We utilized a repeated five-fold cross-validation method (5 repeats) on the training data to train and optimize the hyperparameters for three classification algorithms. Each model’s performance was quantified by its average accuracy across the validation folds, and the algorithm with the superior AUC was ultimately chosen as our final predictive model. In this study, we evaluated model performance using only the test set and presented the ROC calibration, and DCA based on this set. While the training set is crucial for model development, the test set is essential for assessing the model’s generalizability and real-world performance. The test set contains data the model has not seen during training, allowing for an unbiased evaluation of its ability to generalize to new and unseen data. Focusing on the test set helps mitigate overfitting, ensuring that the reported performance metrics accurately reflect the model’s expected performance in real-world scenarios.

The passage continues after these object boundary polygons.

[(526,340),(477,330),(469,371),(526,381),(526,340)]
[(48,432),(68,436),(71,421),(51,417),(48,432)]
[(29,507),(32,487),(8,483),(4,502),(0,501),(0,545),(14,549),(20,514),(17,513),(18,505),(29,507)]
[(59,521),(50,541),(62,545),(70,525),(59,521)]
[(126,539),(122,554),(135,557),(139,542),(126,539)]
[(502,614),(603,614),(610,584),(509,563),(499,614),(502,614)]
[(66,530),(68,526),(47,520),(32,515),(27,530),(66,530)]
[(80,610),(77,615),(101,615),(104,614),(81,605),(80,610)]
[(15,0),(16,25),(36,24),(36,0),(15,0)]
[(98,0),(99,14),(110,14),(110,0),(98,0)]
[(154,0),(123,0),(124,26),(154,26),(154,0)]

Model interpretation and ablation study

Model interpretation is crucial for understanding the factors driving model predictions. We utilized SHapley Additive exPlanations (SHAP) for model interpretation, specifically to determine the importance of each feature in predicting the risk of depressive symptoms. Rooted in cooperative game theory, SHAP equitably assigns a Shapley value to each feature[45], representing its marginal contribution to the ML model’s prediction. This is achieved by averaging its impact across all feature permutations, resulting in clear explanations for the model’s output[46].

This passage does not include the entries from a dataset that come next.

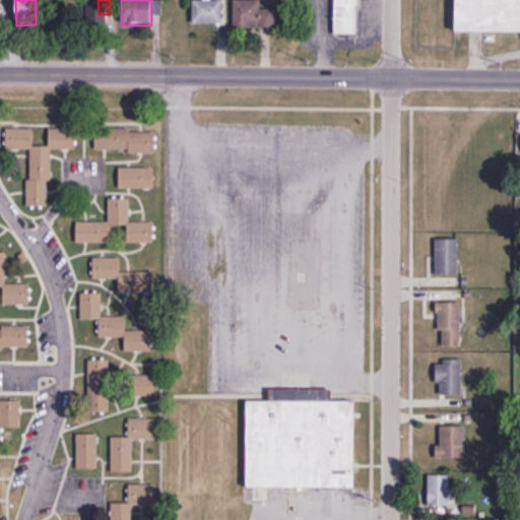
[(276,29),(276,11),(261,11),(261,0),(234,0),(234,29),(276,29)]
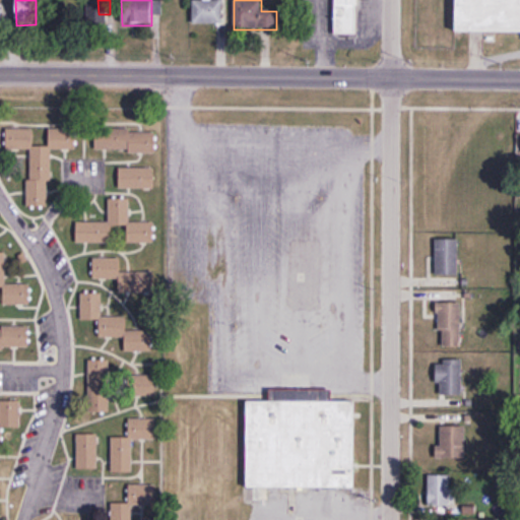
[(356,0),(334,0),(335,36),(358,35),(356,0)]
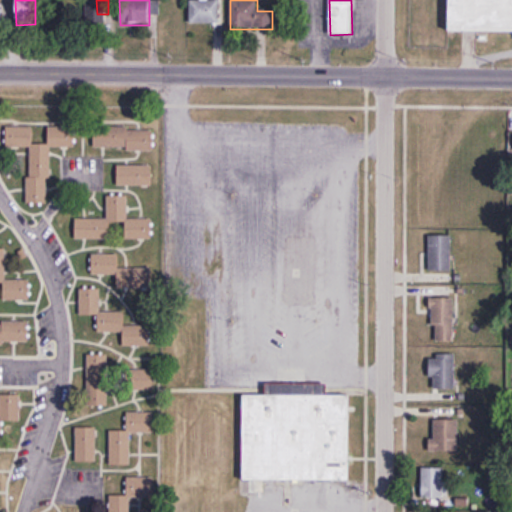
[(511,0),(446,0),(446,27),(511,28),(511,0)]
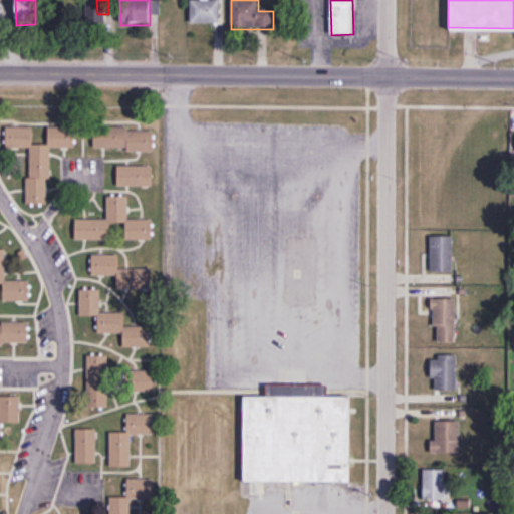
[(191,1),(191,24),(219,24),(219,1),(191,1)]
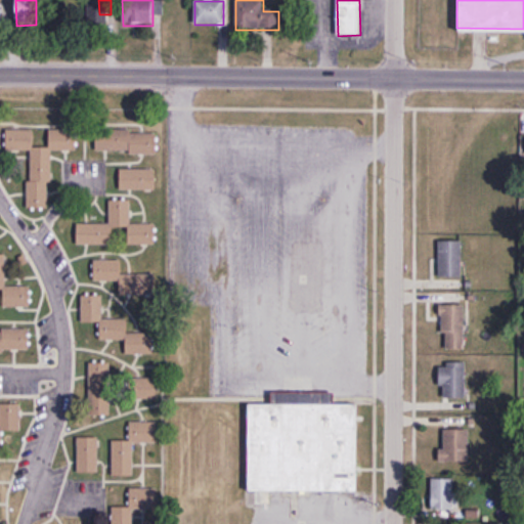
[(51,209),(52,150),(77,150),(77,129),(48,129),(48,146),(34,146),(34,130),(6,130),(6,150),(29,151),(29,209),(51,209)]
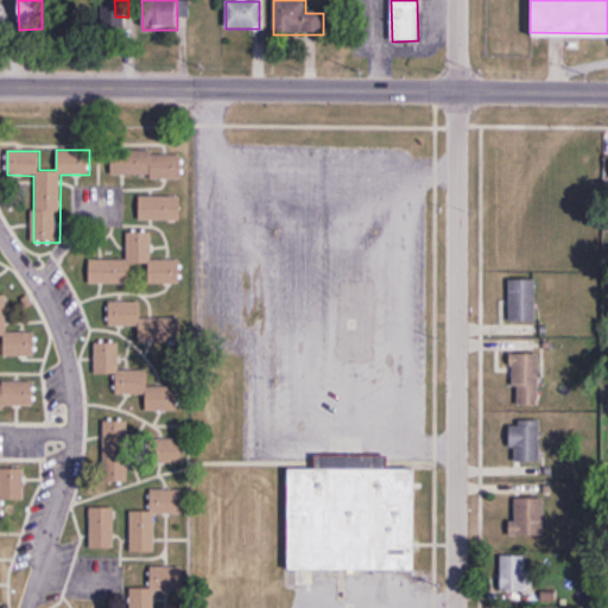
[(182,177),(182,152),(112,152),(112,177),(182,177)]
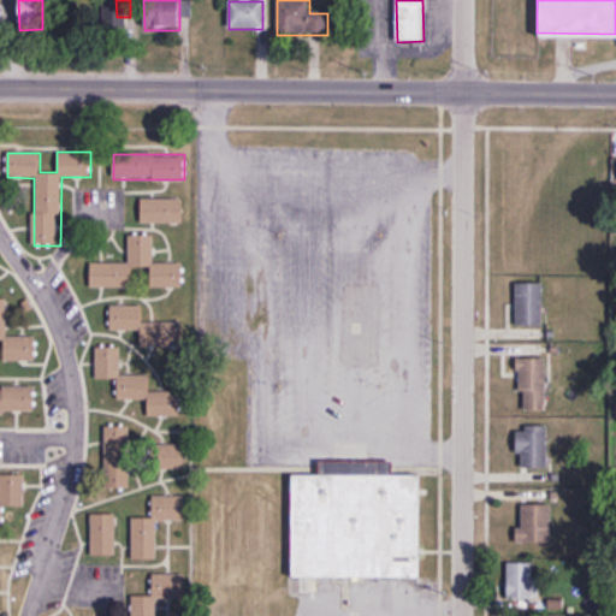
[(141,224),(182,224),(182,199),(141,199),(141,224)]
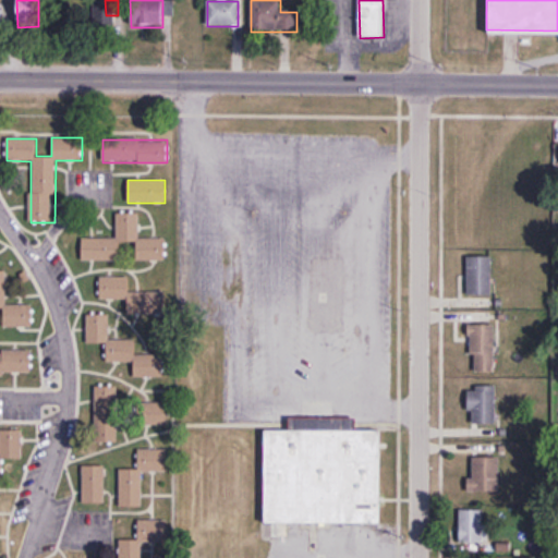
[(166,261),(166,238),(138,238),(138,211),(117,211),(117,239),(82,239),(82,261),(121,261),(121,242),(136,242),(136,261),(166,261)]
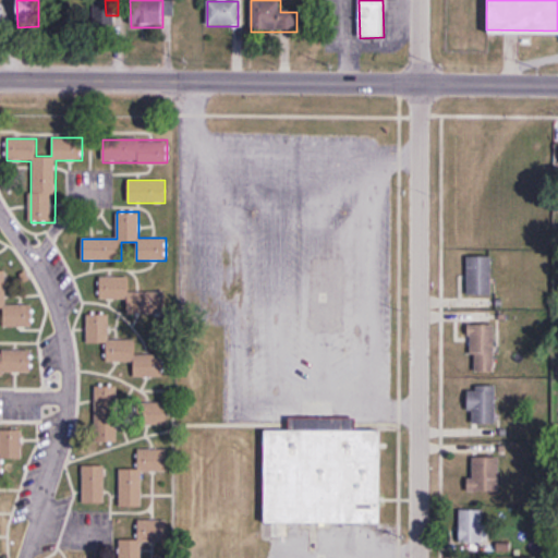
[(468,295),(492,295),(492,256),(468,256),(468,295)]
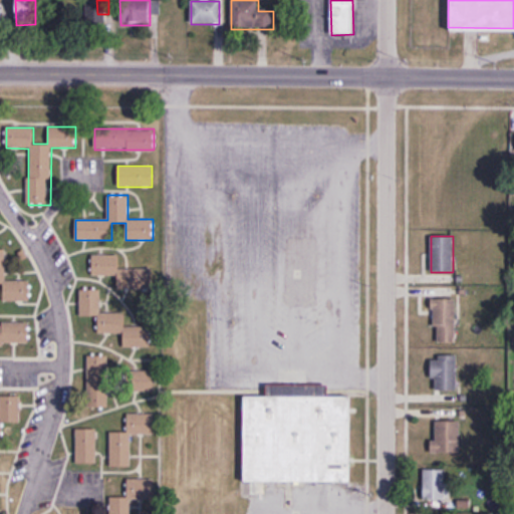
[(0,283),(3,284),(3,301),(29,301),(29,280),(6,280),(5,248),(0,248),(0,283)]
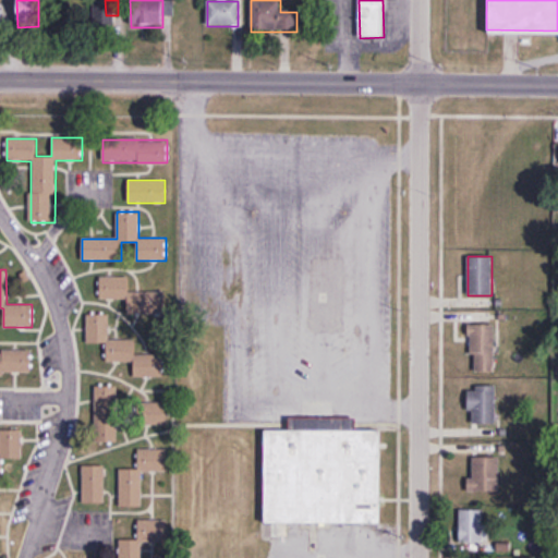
[(128,314),(165,314),(165,291),(129,292),(129,277),(99,277),(100,300),(128,299),(128,314)]
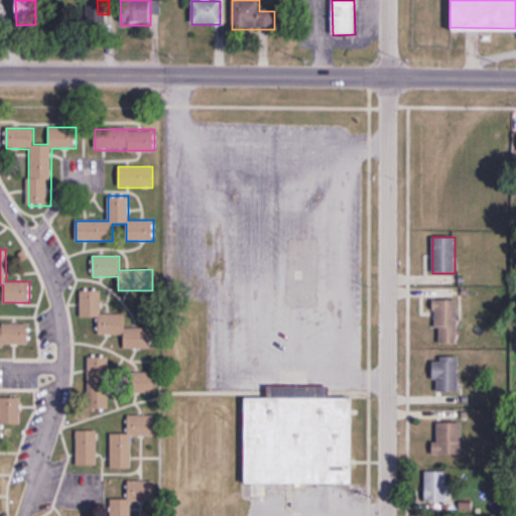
[(81,318),(100,318),(100,335),(123,335),(123,349),(151,349),(151,328),(125,327),(125,314),(100,314),(101,291),(81,291),(81,318)]
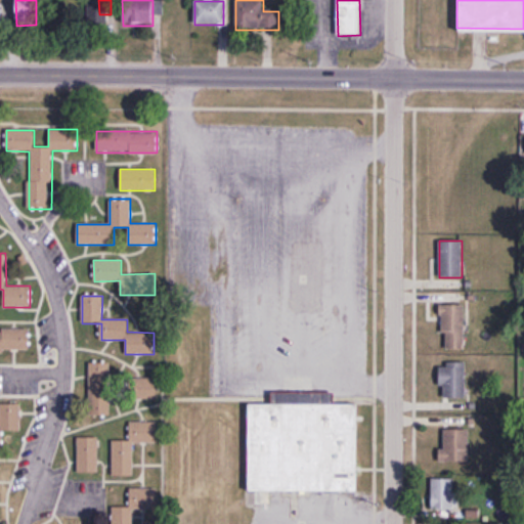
[(465,304),(441,304),(441,350),(465,350),(465,304)]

An ablation study was conducted to determine the impact of the five most influential features, as identified by SHAP, on the predictive performance of the optimal model. This systematic approach quantifies the necessity of key predictors by iteratively removing them, enabling clinically interpretable feature prioritization while maintaining predictive accuracy. The selected model, determined by the highest AUC across LightGBM, XGBoost, and SVM candidates, was retrained iteratively on progressively reduced feature subsets. Specifically, each of the top five SHAP-derived features was sequentially excluded from the original feature set, and the model was retrained using identical hyperparameters and preprocessing steps to ensure comparability. To quantify the impact of individual features, the relative decrease in AUC between the full model and each ablated model was computed, with statistical significance assessed via Delong’s test for paired AUC comparisons. Additionally, a comprehensive ablation was performed by simultaneously excluding all five features to evaluate their collective contribution. All analyses were repeated with 1000 bootstrap resamples to estimate 95% confidence intervals (CIs) for performance metrics, ensuring robustness against sampling variability. This approach not only validated the necessity of the selected features but also provided insights into their clinical interpretability, aligning with the goal of developing a parsimonious, interpretable nomogram for real-world depression risk stratification.

Building nomogram

We constructed a nomogram based on the top five important features to enhance prediction accuracy and interpretability. The selection of the top five SHAP-derived features for nomogram construction optimally balanced predictive accuracy, clinical practicality, and statistical robustness, adhering to the Pareto principle where these features captured the majority of predictive power while avoiding overfitting risks inherent in higher-dimensional models. The nomogram enabled the calculation of the total risk score for individual patients and predicted the probability of depressive symptoms. Each feature factor is represented by an independent scale line in the figure. We performed DCA to assess the clinical utility of the predictive model, evaluating the net benefit of using the model at different threshold probabilities[43].

RESULTS
Baseline characteristics

The study included 7601 participants, with 93.1% (7090) classified as non-depressive and 6.8% (519) exhibiting depressive symptoms (Table 1). The mean age was 47.52 years (± 14.00), showing a significant intergroup difference (P < 0.001). Notably, 73.0% of the total cohort were aged 18-39 years, with a higher proportion in the depressive group (85.9%) compared to the non-depressive group (72.0%, P < 0.001). Geographically, 78.0% resided in urban areas, with minimal difference between groups (79.2% depressive vs 77.9% non-depressive, P = 0.488). The depressive symptoms group had more single/unmarried individuals (47.2% vs 30.8%), higher alcohol consumption (15.2% vs 6.3% consuming ≥ 1 time/week), lower exercise frequency (47.0% vs 29.7% hardly exercising), and higher smoking rates (6.9% vs 1.3%) (all P < 0.001). Clinically, they showed a higher prevalence of underweight BMI (< 18.5 kg/m²; 22.5% vs 17.1%, P = 0.0032), anxiety (62.2% vs 2.5%), insomnia (74.6% vs 14.7%), and poorer sleep quality, with lower sleep efficiency (> 85%; 65.9% vs 79.1%) and fewer achieving ≥ 7 hours of sleep (22.9% vs 40.8%) (all P < 0.001). Notably, chronic diseases were less prevalent in the depressive symptoms group (47.0% vs 77.6%, P < 0.001). Educational attainment and income class were similar between groups.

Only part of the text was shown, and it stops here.